◆ DIRECTIVE:
Print out the records that follow, exactly and completely.

________

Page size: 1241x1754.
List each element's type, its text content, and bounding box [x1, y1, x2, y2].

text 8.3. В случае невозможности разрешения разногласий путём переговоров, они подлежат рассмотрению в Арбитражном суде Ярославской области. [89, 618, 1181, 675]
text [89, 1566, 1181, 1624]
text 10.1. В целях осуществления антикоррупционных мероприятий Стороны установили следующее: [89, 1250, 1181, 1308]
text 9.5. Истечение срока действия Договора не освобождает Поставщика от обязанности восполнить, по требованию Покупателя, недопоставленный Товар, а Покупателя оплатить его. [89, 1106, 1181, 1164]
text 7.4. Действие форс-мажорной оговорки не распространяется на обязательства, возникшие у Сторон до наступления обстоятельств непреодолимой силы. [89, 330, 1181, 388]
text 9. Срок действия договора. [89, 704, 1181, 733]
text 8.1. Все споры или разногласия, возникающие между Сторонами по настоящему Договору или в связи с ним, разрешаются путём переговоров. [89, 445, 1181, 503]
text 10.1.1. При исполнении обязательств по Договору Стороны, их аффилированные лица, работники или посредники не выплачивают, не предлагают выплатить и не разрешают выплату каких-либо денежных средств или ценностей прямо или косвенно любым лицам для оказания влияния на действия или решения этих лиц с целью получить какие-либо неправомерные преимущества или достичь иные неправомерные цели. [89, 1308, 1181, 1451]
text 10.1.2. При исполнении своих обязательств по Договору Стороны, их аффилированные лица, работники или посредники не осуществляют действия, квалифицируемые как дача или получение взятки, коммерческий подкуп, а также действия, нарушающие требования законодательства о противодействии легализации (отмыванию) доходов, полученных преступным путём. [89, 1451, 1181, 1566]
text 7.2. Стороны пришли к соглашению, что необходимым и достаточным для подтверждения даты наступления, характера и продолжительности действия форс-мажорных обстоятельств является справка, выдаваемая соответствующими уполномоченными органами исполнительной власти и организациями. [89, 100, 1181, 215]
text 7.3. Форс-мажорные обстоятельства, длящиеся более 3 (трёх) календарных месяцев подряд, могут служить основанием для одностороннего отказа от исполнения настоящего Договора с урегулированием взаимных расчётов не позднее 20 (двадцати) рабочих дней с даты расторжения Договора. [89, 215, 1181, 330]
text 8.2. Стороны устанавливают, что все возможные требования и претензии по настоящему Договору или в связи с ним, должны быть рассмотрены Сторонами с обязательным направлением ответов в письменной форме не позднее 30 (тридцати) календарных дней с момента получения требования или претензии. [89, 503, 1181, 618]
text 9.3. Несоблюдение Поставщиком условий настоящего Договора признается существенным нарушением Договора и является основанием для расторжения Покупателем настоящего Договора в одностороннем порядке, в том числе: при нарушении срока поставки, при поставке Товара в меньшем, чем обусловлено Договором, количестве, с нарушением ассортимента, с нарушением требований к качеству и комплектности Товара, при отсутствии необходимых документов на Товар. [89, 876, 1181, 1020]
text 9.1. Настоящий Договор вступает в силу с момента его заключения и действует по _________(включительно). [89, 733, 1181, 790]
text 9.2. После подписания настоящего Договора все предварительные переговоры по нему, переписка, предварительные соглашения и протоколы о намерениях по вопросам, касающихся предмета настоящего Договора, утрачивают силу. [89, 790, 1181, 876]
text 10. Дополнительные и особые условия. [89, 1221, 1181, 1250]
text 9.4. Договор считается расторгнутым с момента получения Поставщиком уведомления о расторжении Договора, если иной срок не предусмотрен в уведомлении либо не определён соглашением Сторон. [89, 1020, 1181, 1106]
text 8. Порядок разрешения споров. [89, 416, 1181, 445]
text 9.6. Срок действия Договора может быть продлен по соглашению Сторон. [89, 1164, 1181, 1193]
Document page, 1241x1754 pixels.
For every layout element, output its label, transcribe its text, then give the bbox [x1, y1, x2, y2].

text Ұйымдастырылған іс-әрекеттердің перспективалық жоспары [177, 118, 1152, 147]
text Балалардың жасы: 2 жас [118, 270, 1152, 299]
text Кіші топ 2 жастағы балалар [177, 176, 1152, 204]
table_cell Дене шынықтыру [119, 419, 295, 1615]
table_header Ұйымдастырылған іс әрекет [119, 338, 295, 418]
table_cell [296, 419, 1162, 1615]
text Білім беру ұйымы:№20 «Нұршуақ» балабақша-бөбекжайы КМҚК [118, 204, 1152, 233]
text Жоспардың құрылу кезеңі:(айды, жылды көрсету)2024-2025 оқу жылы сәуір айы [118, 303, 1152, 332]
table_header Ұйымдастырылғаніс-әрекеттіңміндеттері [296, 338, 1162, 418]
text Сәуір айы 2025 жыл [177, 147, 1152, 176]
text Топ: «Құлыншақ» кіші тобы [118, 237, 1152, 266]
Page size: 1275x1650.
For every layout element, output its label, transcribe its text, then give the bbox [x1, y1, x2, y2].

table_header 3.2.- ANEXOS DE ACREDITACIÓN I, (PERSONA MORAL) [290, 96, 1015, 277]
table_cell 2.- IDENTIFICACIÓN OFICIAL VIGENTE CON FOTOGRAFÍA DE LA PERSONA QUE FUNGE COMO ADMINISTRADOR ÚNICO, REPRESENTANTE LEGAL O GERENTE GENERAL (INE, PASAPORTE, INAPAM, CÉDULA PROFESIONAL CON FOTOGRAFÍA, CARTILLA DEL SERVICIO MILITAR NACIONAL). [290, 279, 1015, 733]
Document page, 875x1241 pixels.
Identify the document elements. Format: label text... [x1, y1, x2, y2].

________

◆ TASK SOLUTION:
Page size: 1241x1754.
List each element's type, its text content, and bounding box [x1, y1, x2, y2].

text 8.3. В случае невозможности разрешения разногласий путём переговоров, они подлежат рассмотрению в Арбитражном суде Ярославской области. [89, 618, 1181, 675]
text [89, 1566, 1181, 1624]
text 10.1. В целях осуществления антикоррупционных мероприятий Стороны установили следующее: [89, 1250, 1181, 1308]
text 9.5. Истечение срока действия Договора не освобождает Поставщика от обязанности восполнить, по требованию Покупателя, недопоставленный Товар, а Покупателя оплатить его. [89, 1106, 1181, 1164]
text 7.4. Действие форс-мажорной оговорки не распространяется на обязательства, возникшие у Сторон до наступления обстоятельств непреодолимой силы. [89, 330, 1181, 388]
text 9. Срок действия договора. [89, 704, 1181, 733]
text 8.1. Все споры или разногласия, возникающие между Сторонами по настоящему Договору или в связи с ним, разрешаются путём переговоров. [89, 445, 1181, 503]
text 10.1.1. При исполнении обязательств по Договору Стороны, их аффилированные лица, работники или посредники не выплачивают, не предлагают выплатить и не разрешают выплату каких-либо денежных средств или ценностей прямо или косвенно любым лицам для оказания влияния на действия или решения этих лиц с целью получить какие-либо неправомерные преимущества или достичь иные неправомерные цели. [89, 1308, 1181, 1451]
text 10.1.2. При исполнении своих обязательств по Договору Стороны, их аффилированные лица, работники или посредники не осуществляют действия, квалифицируемые как дача или получение взятки, коммерческий подкуп, а также действия, нарушающие требования законодательства о противодействии легализации (отмыванию) доходов, полученных преступным путём. [89, 1451, 1181, 1566]
text 7.2. Стороны пришли к соглашению, что необходимым и достаточным для подтверждения даты наступления, характера и продолжительности действия форс-мажорных обстоятельств является справка, выдаваемая соответствующими уполномоченными органами исполнительной власти и организациями. [89, 100, 1181, 215]
text 7.3. Форс-мажорные обстоятельства, длящиеся более 3 (трёх) календарных месяцев подряд, могут служить основанием для одностороннего отказа от исполнения настоящего Договора с урегулированием взаимных расчётов не позднее 20 (двадцати) рабочих дней с даты расторжения Договора. [89, 215, 1181, 330]
text 8.2. Стороны устанавливают, что все возможные требования и претензии по настоящему Договору или в связи с ним, должны быть рассмотрены Сторонами с обязательным направлением ответов в письменной форме не позднее 30 (тридцати) календарных дней с момента получения требования или претензии. [89, 503, 1181, 618]
text 9.3. Несоблюдение Поставщиком условий настоящего Договора признается существенным нарушением Договора и является основанием для расторжения Покупателем настоящего Договора в одностороннем порядке, в том числе: при нарушении срока поставки, при поставке Товара в меньшем, чем обусловлено Договором, количестве, с нарушением ассортимента, с нарушением требований к качеству и комплектности Товара, при отсутствии необходимых документов на Товар. [89, 876, 1181, 1020]
text 9.1. Настоящий Договор вступает в силу с момента его заключения и действует по _________(включительно). [89, 733, 1181, 790]
text 9.2. После подписания настоящего Договора все предварительные переговоры по нему, переписка, предварительные соглашения и протоколы о намерениях по вопросам, касающихся предмета настоящего Договора, утрачивают силу. [89, 790, 1181, 876]
text 10. Дополнительные и особые условия. [89, 1221, 1181, 1250]
text 9.4. Договор считается расторгнутым с момента получения Поставщиком уведомления о расторжении Договора, если иной срок не предусмотрен в уведомлении либо не определён соглашением Сторон. [89, 1020, 1181, 1106]
text 8. Порядок разрешения споров. [89, 416, 1181, 445]
text 9.6. Срок действия Договора может быть продлен по соглашению Сторон. [89, 1164, 1181, 1193]
Document page, 1241x1754 pixels.
For every layout element, output its label, transcribe its text, then give the bbox [x1, y1, x2, y2].

text Ұйымдастырылған іс-әрекеттердің перспективалық жоспары [177, 118, 1152, 147]
text Балалардың жасы: 2 жас [118, 270, 1152, 299]
text Кіші топ 2 жастағы балалар [177, 176, 1152, 204]
table_cell Дене шынықтыру [119, 419, 295, 1615]
table_header Ұйымдастырылған іс әрекет [119, 338, 295, 418]
table_cell [296, 419, 1162, 1615]
text Білім беру ұйымы:№20 «Нұршуақ» балабақша-бөбекжайы КМҚК [118, 204, 1152, 233]
text Жоспардың құрылу кезеңі:(айды, жылды көрсету)2024-2025 оқу жылы сәуір айы [118, 303, 1152, 332]
table_header Ұйымдастырылғаніс-әрекеттіңміндеттері [296, 338, 1162, 418]
text Сәуір айы 2025 жыл [177, 147, 1152, 176]
text Топ: «Құлыншақ» кіші тобы [118, 237, 1152, 266]
Page size: 1275x1650.
For every layout element, output its label, transcribe its text, then give the bbox [x1, y1, x2, y2].

table_header 3.2.- ANEXOS DE ACREDITACIÓN I, (PERSONA MORAL) [290, 96, 1015, 277]
table_cell 2.- IDENTIFICACIÓN OFICIAL VIGENTE CON FOTOGRAFÍA DE LA PERSONA QUE FUNGE COMO ADMINISTRADOR ÚNICO, REPRESENTANTE LEGAL O GERENTE GENERAL (INE, PASAPORTE, INAPAM, CÉDULA PROFESIONAL CON FOTOGRAFÍA, CARTILLA DEL SERVICIO MILITAR NACIONAL). [290, 279, 1015, 733]
Document page, 875x1241 pixels.
Identify the document elements. Format: label text... [x1, y1, x2, y2].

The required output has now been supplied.